Sur ce point, le constat est celui d'une forme d'impuissance des acteurs publics face aux comportements de certains propriétaires qui, soit refusent de se plier à leurs obligations d'entretien, soit exploitent la vulnérabilité de personnes en situation précaire pour soutirer des loyers exorbitants pour des logements qui n'en ont que le nom. Je sais que ce constat est très largement – pour ne pas dire totalement – partagé sur tous les bancs. Il est absolument nécessaire de légiférer parce qu'une telle réalité est insupportable pour la République.

Je souhaite citer à ce propos trois amendements dont nous aurons l'occasion de rediscuter au sein de cet hémicycle.

Le premier vise à systématiser le prononcé des peines de confiscation de l'usufruit ou de la pleine propriété des biens ayant servi aux marchands de sommeil ainsi que l'interdiction d'acquérir des biens pendant cinq ans, sauf si le juge en décide autrement au regard des circonstances de l'infraction. Il s'agit ici d'inverser la logique : le juge sera amené à s'interroger sur la pertinence d'une confiscation partielle ou totale, seule véritable façon de frapper le porte-monnaie des marchands de sommeil.

Le deuxième vise à empêcher ces mêmes marchands de sommeil d'acquérir de nouveaux biens par adjudication. Il n'y a rien de plus choquant que de voir ces personnes user de ces ventes – souvent provoquées par les difficultés vécues par les propriétaires initiaux – pour étendre leur activité odieuse.

Le troisième, pour finir, étend aux situations d'insalubrité non irrémédiables la possibilité d'exproprier les propriétaires qui n'ont pas réalisé les travaux prescrits par le préfet dans le délai imparti, et de mieux encadrer le montant des indemnités versées.

Ce projet doit donner à la République les moyens de combattre véritablement et définitivement ces activités criminelles.

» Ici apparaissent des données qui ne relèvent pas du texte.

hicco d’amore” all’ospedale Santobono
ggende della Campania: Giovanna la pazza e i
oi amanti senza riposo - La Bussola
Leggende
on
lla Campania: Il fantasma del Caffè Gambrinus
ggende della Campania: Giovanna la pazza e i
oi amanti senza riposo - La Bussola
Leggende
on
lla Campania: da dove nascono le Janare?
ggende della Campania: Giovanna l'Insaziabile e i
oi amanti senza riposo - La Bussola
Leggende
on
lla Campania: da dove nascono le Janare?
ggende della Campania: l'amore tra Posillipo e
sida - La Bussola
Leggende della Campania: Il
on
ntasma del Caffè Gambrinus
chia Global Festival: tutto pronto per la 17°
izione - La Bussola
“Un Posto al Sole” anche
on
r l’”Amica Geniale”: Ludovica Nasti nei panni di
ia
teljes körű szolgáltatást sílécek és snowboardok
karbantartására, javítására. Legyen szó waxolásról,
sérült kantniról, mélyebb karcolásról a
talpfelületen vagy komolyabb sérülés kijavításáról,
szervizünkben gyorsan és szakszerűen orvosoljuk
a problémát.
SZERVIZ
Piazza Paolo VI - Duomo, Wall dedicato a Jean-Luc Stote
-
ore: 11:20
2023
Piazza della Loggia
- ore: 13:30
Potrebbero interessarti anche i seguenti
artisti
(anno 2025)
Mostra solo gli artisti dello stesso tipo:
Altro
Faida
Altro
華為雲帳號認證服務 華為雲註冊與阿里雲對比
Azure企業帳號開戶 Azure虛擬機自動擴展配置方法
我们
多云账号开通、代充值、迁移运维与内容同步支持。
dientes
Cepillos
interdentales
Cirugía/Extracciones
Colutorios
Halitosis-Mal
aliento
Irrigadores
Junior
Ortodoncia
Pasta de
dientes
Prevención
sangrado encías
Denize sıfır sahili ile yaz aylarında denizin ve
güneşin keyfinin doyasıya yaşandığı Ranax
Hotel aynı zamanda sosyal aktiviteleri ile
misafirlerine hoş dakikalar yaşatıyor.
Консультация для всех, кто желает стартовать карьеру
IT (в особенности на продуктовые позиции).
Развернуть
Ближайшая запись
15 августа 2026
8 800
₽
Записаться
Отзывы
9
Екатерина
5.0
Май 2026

Je tiens à remercier mes collègues rapporteurs, avec lesquels nous avons mené un travail important lors de l'étude du texte dans les différentes commissions saisies. Il est l'aboutissement d'un processus de réflexion, de discussion et de co-construction. Du projet de loi de finances à cette discussion générale, en passant par la conférence de consensus, nous avons pu participer à l'enrichissement de cette nouvelle philosophie en matière de logement. Je suis heureux d'avoir pu contribuer à ces différentes échéances.

Au vu du projet de loi qui nous est présenté aujourd'hui dans cet hémicycle, je ne peux qu'être fier du travail réalisé et confiant pour la suite de nos débats.